Соловей (Ханна) - страница 233

Зато Изабель поняла. Они могут говорить по-английски.

Изабель стояла так близко к отцу, что могла бы его коснуться, но не решилась.

– Не делай этого.

– Поздно. – Он улыбнулся. Улыбка расцветала медленно, и Изабель почувствовала, как в груди словно что-то распрямилось. Волна воспоминаний захлестнула ее, смывая стены, которые она выстроила за годы одиночества. Вот отец подхватывает ее на руки и кружит; поднимает, упавшую, с земли и отряхивает. Не так громко, маленькое ты чудище, маму разбудишь…

Она сделала несколько коротких вдохов и вытерла глаза. Он просил прощения, искупал вину, возвращался к ней – все сразу, – жертвуя собой. На миг он снова стал тем, кем был когда-то, – поэтом, в которого влюбилась ее мать. Тот, прежний, довоенный отец, наверное, нашел бы иной путь, правильные слова, исцеляющие ошибки прошлого. Но перед ней стоял совсем другой человек. Слишком многое он потерял и слишком от многого отказался. У него не осталось слов. Лишь единственный способ рассказать ей о своей любви.

– Не так, только не так, – прошептала она.

– Иначе никак. Прости, – тихо ответил он.

Один из гестаповцев встал между ними. Схватил отца и поволок к двери.

Изабель похромала следом.

– Я Соловей! – кричала она.

Дверь захлопнулась у нее перед носом. Она вцепилась в металлические прутья оконной решетки.

– Я Соловей!

Под лучами яркого утреннего солнца отца вытолкнули на площадь у фонтана.

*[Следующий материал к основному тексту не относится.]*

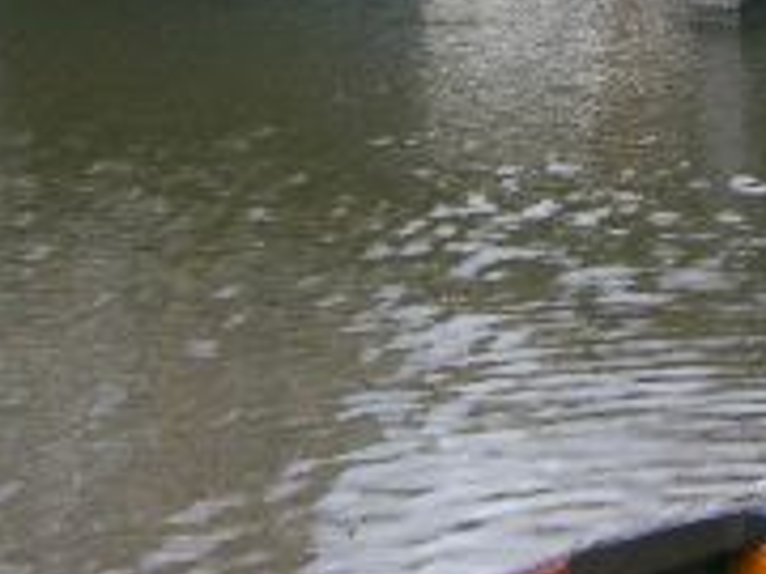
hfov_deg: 17.2
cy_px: -327
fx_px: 2523
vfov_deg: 12.3
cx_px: 594
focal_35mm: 114
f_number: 2.8
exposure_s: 1/8.4
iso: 50
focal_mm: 8.9
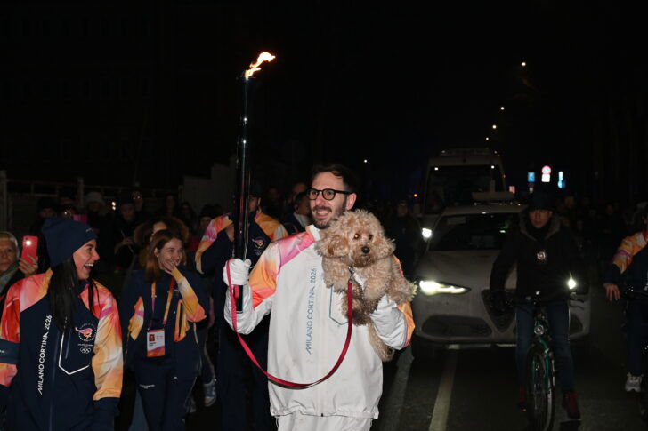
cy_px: 216
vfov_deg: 22.6
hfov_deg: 33.4
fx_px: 1080
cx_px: 324
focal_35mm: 60
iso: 1600
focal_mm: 60
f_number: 7.1
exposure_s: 1/200
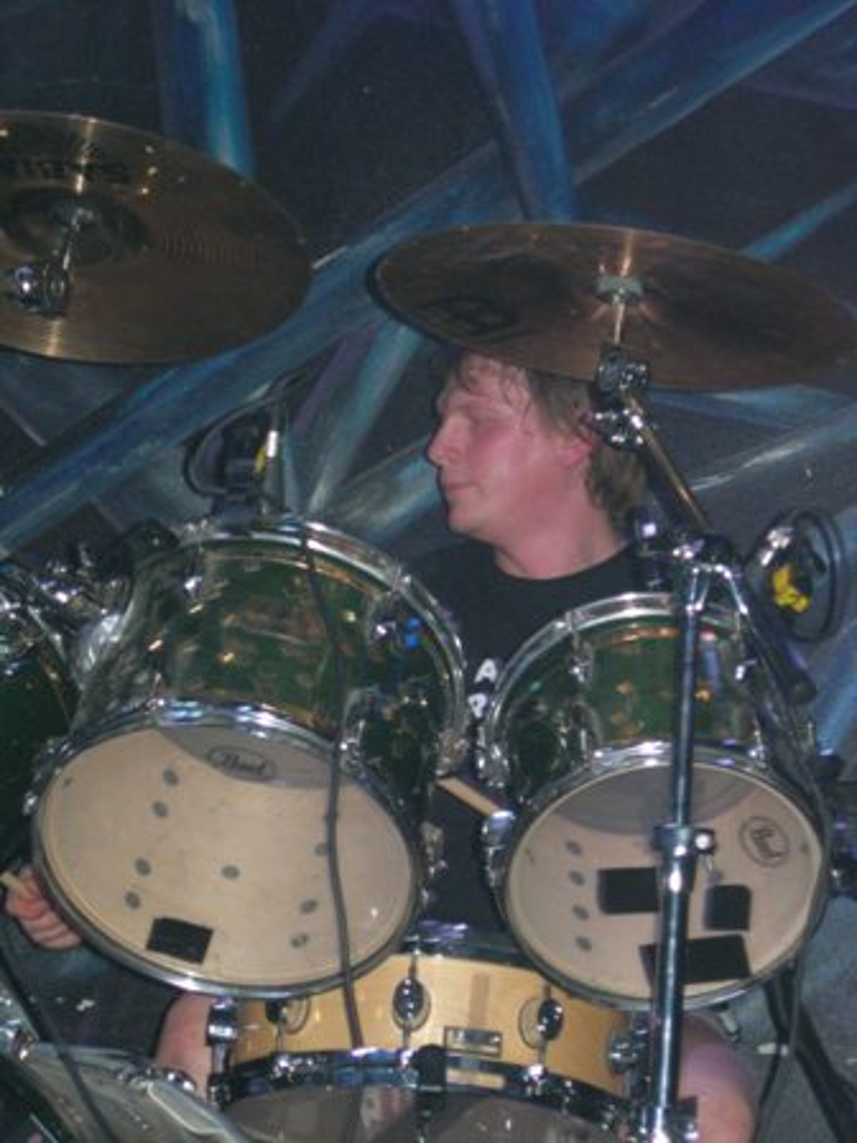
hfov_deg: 13.1
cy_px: 572
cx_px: 428
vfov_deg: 17.4
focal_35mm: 113
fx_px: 3730
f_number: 4.9
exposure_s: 1/60.1
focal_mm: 23.4
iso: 193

– Нам должно было хватить времени, – шептала она, заливаясь слезами.

Сколько раз она представляла, как они начнут все сначала – она, и папа, и Вианна; снова научатся смеяться, разговаривать друг с другом, станут настоящей семьей. Ничего этого никогда не будет; она так и не узнает своего отца по-настоящему, никогда не ощутит тепло его руки в своих ладонях, никогда не заснет, прижавшись к нему. Они так никогда и не скажут друг другу того, что должны были сказать. Не станут семьей, как обещала мама.

– Папа, – произнесла она вслух, и слово было таким огромным, что весь мир уместился в нем.


Отец повернулся к расстрельной команде. Выпрямился, расправил плечи и словно сделался выше ростом. Убрал с глаз седую прядь. Их глаза встретились. Изабель впилась в решетку, чтобы не упасть.

– Я люблю тебя, – произнес он одними губами.

Залп.


У Вианны болело все тело.

Она лежала в кровати, рядом с детьми, и старалась не вспоминать прошлую ночь.

Выбравшись из-под одеяла, она добрела до уличной колонки, умылась ледяной водой, вздрагивая, когда задевала кровоподтеки.

Оделась как можно проще – мятое льняное платье с расклешенной юбкой.

Всю ночь она ворочалась без сна, обнимая детей, оплакивая себя – и проклиная за то, что не дала отпор.